Amelia Earhart, our world famous explorer and adventurer, never completed the final stretch of her around-the-world flight. On July 2nd, 1937 at 7:42 a.m., the Itasca heard Earhart say, "We must be on you, but we cannot see you. Fuel is running low. Been unable to reach you by radio. We are flying at 1,000 feet." They never arrived on Howland Island. The Itasca made an immediate search, but they have never been found for certain.
It is generally presumed they ran out of fuel and crashed. Some believe, however, that they flew without radio signals and ended up on a small island in the Pacific. So far, we don't really know what happened to them. Earhart's legacy as an important figure in women's history, however, means she is gone but not forgotten.

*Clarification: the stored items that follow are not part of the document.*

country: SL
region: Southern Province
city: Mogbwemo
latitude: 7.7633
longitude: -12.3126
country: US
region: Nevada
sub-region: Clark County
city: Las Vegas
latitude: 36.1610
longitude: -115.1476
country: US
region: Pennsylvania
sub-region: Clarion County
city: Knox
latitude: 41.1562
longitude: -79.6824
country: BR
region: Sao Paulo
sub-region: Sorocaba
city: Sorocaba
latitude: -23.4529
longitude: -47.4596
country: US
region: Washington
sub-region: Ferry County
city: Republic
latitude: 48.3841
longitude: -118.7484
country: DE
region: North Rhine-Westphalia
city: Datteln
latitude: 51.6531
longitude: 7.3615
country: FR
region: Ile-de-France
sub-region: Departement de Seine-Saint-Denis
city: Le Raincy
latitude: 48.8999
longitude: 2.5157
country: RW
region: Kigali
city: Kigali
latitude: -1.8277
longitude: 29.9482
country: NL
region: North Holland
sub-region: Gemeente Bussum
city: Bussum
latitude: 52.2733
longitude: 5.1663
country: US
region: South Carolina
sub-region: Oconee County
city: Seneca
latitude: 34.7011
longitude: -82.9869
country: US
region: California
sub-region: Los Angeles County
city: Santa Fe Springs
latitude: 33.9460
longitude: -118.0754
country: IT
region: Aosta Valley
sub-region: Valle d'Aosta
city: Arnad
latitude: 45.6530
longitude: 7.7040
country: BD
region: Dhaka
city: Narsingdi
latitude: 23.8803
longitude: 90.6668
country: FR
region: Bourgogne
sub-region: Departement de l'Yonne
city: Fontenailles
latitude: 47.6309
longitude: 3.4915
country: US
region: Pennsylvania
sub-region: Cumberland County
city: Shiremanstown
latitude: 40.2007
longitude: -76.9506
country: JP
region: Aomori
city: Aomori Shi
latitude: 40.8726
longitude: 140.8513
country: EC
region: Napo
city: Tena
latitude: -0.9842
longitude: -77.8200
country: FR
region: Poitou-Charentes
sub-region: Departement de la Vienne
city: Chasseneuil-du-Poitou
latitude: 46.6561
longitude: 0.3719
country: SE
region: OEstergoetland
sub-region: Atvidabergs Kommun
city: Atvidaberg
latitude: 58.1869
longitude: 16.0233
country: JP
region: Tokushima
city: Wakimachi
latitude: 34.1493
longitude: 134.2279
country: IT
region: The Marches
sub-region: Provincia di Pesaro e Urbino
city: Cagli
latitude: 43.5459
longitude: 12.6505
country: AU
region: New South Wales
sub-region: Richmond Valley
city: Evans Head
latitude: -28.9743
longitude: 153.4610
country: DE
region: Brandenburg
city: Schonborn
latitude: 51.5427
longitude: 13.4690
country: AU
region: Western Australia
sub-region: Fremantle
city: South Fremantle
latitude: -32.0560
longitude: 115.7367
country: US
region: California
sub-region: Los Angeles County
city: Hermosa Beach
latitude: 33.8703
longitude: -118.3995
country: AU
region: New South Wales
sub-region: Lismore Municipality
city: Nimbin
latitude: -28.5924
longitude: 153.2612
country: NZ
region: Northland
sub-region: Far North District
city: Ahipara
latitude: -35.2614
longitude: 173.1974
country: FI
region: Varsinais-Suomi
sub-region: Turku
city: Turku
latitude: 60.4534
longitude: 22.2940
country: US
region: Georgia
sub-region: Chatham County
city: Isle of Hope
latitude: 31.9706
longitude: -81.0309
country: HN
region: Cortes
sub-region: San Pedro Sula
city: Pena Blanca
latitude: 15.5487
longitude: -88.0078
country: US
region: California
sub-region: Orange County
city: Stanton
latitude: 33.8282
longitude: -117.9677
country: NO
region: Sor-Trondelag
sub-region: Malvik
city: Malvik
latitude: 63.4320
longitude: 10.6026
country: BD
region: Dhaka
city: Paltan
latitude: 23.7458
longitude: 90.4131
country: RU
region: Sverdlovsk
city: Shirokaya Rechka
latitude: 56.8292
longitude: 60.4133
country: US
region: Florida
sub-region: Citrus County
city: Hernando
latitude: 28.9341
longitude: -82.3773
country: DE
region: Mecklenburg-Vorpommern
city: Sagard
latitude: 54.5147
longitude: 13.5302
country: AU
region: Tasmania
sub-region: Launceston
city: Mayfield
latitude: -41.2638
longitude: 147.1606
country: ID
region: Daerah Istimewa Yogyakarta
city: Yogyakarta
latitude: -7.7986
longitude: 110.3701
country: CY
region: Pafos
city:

Check out our map of ‘Amelia Earhart’s Flight Around the World.’ Discover the path of Earhart’s journey. Expanding our world view of what is possible, Amelia Earhart was the first woman, and the second person ever, to fly solo across the Atlantic. In 1937, she became the first person to fly from the Red Sea to India, as she attempted to circumnavigate the world around the equator. Jet planes had not been developed in the 1930s, when Earhart took her famous last flight around the equator. Commercial air travel was in its early stages. Only the very wealthy travelled by airplane. Today, at peak travel hours, there are over 5,000 commercial planes in the sky over the United States.